New Highs


I’VE SCUBA-DIVED WITH HAMMERHEADS in the South Pacific, rafted a tumultuous river in British Columbia, biked straight down a volcano in Hawaii, and been chased by wart hogs on a walking safari in South Africa. But I never thought I’d find myself standing atop the tall maples and firs of the southern Berkshires, flying through the air on a tree rope à la Tarzan and shrieking with delight.

As a travel writer with a fear of heights, I have always turned down assignments having to do with harnesses, carabiners, cables — essentially anything that involves dangling high in the sky. Now, for the first time in 46 years, I had allowed a harness to be fitted to my body, hooking a carabiner (that metal coupling used by rock climbers) to cables attached to the trees atop the Catamount Adventure Park.

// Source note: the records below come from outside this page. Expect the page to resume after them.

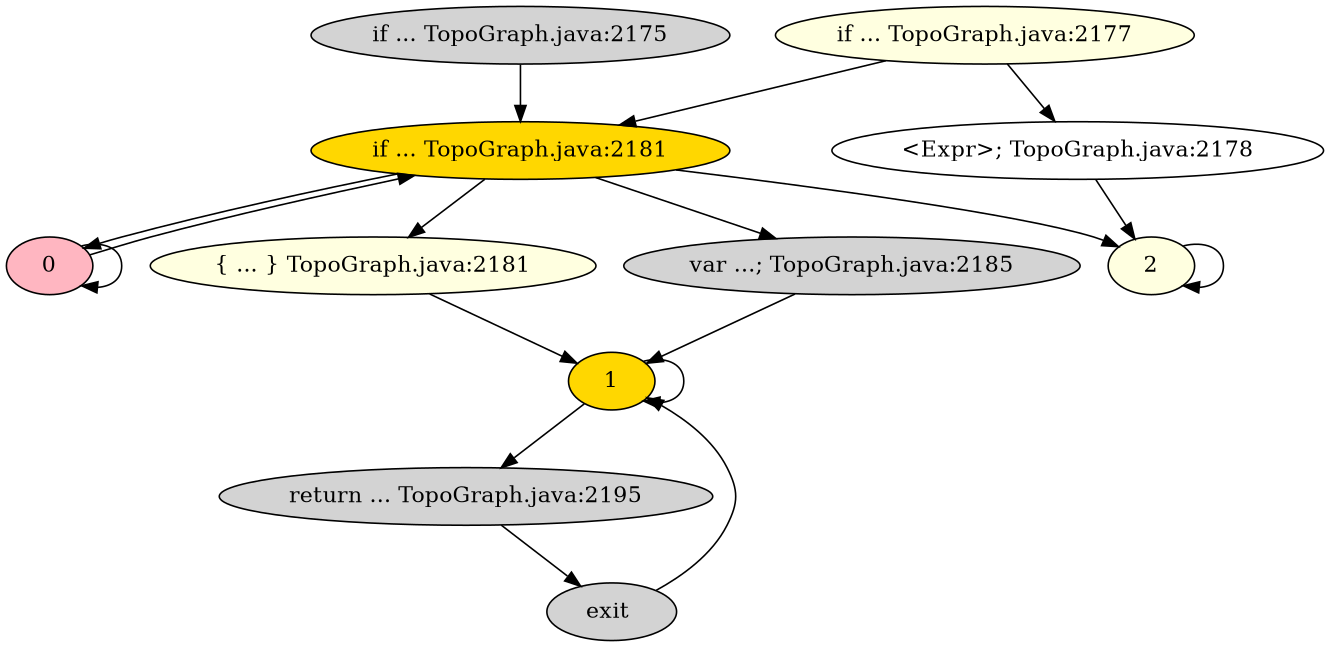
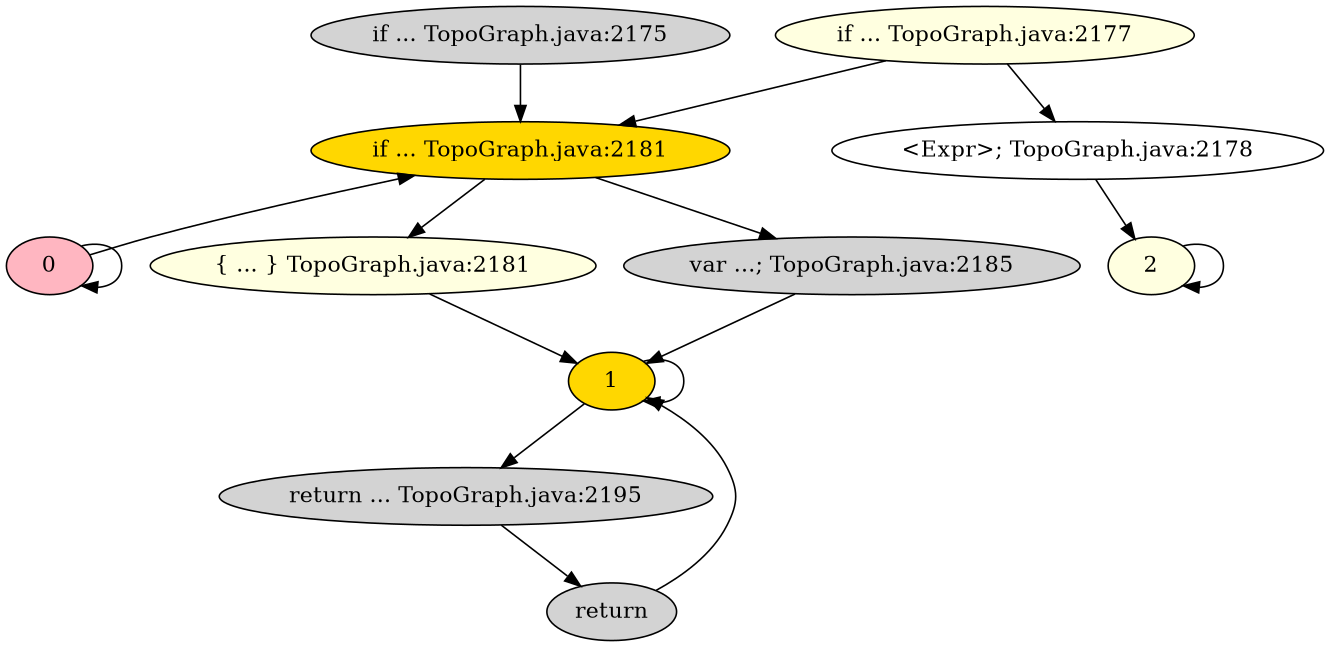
  strict digraph {
    node [fillcolor=lightgrey style=filled]
    "if ... TopoGraph.java:2181" [fillcolor=gold]
    "if ... TopoGraph.java:2175"
    0 [fillcolor=lightpink]
    "{ ... } TopoGraph.java:2181" [fillcolor=lightyellow]
    "var ...; TopoGraph.java:2185"
    2 [fillcolor=lightyellow]
    1 [fillcolor=gold]
    "return ... TopoGraph.java:2195"
-   "exit "
+   "exit " [label=return]
    "if ... TopoGraph.java:2177" [fillcolor=lightyellow]
    "<Expr>; TopoGraph.java:2178" [fillcolor=white]
-   "if ... TopoGraph.java:2181" -> 0
    "if ... TopoGraph.java:2181" -> "{ ... } TopoGraph.java:2181"
    "if ... TopoGraph.java:2181" -> "var ...; TopoGraph.java:2185"
-   "if ... TopoGraph.java:2181" -> 2
    "if ... TopoGraph.java:2175" -> "if ... TopoGraph.java:2181"
    0 -> "if ... TopoGraph.java:2181"
    0 -> 0
    "{ ... } TopoGraph.java:2181" -> 1
    "var ...; TopoGraph.java:2185" -> 1
    2 -> 2
    1 -> 1
    1 -> "return ... TopoGraph.java:2195"
    "return ... TopoGraph.java:2195" -> "exit "
    "exit " -> 1
    "if ... TopoGraph.java:2177" -> "if ... TopoGraph.java:2181"
    "if ... TopoGraph.java:2177" -> "<Expr>; TopoGraph.java:2178"
    "<Expr>; TopoGraph.java:2178" -> 2
  }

After the briefest of introductions to using the equipment, a guide handed me a pair of gloves and sent me off alone to a treetop obstacle course. The object there was to simply reach the next platform — which is not always so simple when your palms are sweaty and your mind is consumed with the possibility of free falling. But I took a deep breath and attached that first carabiner to the cable, then walked across a suspension bridge.

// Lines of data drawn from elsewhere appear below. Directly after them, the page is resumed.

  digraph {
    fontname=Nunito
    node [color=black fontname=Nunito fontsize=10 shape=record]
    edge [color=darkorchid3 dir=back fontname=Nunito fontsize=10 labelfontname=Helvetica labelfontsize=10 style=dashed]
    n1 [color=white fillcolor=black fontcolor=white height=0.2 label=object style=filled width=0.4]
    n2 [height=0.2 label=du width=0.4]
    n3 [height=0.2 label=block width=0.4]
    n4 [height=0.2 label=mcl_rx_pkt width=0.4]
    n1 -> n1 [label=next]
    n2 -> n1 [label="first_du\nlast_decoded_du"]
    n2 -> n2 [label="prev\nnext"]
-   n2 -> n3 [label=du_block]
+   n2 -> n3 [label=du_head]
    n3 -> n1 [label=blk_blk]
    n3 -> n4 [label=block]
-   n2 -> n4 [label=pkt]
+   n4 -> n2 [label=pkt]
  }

What I found was no summer-camp ropes course. Opened two years ago, Catamount’s playground in the trees is the largest aerial adventure park in New England, with a mind-boggling 150 platforms, some of them 60 terrifying (for an acrophobe like me, at least) feet above ground. During the course of the afternoon, I ziplined down a long cable, grabbed a trapeze swing and glided across a bridge while standing on an ersatz snowboard, and placed my feet in horse stirrups that dangled precariously from ropes, the only way to continue onward. Soon I was so immersed in the adventure at hand, overcoming obstacle after obstacle, that I actually forgot I was hanging from treetops six stories high.

By the time I arrived at the final rope swing, I was hooked. I grabbed the line, jumped off the platform, and let out an exhilarated yelp before being flung headlong into a weblike mesh. That fear of heights? Ancient history.

The best adventures take you away from your mundane worries, dropping you deep in the woods or out on the ocean, where the only thing on your mind is how to get back intact — preferably having had the most fun possible. For decades in New England, the goal for lovers of the outdoors might have been bagging a Presidential peak in the Whites, biking on the rolling backcountry roads of Vermont, or paddling the sinuous rivers of northern Maine. Then the new millennium arrived, and with it came a new wave of activities, taking old sports like surfing and transforming them into something both more accessible and more intense. Now aerial adventures, standup paddleboarding, geocaching, and backcountry snowboarding are all just beginning to enter the mainstream.